In spite of noteworthy breakthroughs in clinical treatments, immune checkpoint blockade (ICB) therapy is often hindered by T lymphocyte dysfunction in the immunosuppressive microenvironment of glioblastoma (GBM). Herein, GBM-derived exosomes (GBM-Exos) co-encapsulate ferroptosis inducer arsenic trioxide (ATO) and NIR photosensitizer IR780, modified with superparamagnetic iron oxide nanoparticle (SPION), to construct homologous magnetic targeted immune vesicles (Sp-Exo/AI) for reinvigorating anti-tumor immunity. SPION modified GBM-Exos display capacities of tumor accumulation and blood-brain barrier penetration. Notably, reactive oxygen species metabolism is disturbed by ferroptosis activation augmented photodynamic therapy (PDT), hence triggering tumor cell lysis and mitochondrial damage to reshape tumor microenvironment (TME) and transform GBM from immune “cold” to “hot”. Accordingly, the tumor specific T lymphocytes function and phenotype transformation of macrophages were promoted to stimulate robust innate and adaptive immunities.

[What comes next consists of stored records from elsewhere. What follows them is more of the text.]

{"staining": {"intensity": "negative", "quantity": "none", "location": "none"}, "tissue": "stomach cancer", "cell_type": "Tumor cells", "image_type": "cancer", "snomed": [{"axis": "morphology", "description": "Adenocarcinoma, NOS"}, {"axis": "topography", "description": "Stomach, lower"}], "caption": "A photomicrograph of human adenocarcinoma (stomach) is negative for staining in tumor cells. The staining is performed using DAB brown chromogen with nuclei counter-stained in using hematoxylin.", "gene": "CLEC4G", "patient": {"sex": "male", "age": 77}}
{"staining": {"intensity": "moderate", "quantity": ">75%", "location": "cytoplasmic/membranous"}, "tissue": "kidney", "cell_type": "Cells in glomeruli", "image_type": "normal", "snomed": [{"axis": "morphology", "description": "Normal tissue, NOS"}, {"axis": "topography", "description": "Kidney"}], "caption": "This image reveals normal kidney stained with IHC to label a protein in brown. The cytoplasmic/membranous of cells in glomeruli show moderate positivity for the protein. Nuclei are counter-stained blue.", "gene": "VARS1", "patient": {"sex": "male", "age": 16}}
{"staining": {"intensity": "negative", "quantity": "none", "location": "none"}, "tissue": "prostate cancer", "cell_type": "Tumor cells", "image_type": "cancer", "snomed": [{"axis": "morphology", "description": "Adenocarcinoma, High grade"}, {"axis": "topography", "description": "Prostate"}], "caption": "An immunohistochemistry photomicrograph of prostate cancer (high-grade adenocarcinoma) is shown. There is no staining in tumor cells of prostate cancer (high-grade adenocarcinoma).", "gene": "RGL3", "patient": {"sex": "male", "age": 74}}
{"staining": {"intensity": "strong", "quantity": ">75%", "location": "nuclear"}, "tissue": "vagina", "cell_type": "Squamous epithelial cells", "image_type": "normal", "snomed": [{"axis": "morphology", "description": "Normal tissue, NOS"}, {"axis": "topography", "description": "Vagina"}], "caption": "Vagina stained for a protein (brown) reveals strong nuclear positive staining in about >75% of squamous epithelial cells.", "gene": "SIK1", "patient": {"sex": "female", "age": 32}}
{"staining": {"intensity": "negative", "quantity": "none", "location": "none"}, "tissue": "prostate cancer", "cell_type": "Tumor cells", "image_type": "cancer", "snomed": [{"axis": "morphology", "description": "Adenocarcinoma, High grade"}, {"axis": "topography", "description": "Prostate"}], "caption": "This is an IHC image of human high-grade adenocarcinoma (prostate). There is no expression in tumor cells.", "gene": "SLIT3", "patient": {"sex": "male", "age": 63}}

Significantly, the remarkable ferroptosis activation augmented PDT combining with programmed death-1 antibody actives long-term immune memory and inhibits distal tumor metastasis. Superior anti-tumor effect of Sp-Exo/AI in the recurrence model, breast cancer model and patient-derived model were observed as well. Altogether, the presented homologous magnetic targeted immune vesicles exhibit substantial potential for amplifying immune response in “cold” tumors like GBM through revising immunosuppressive TME.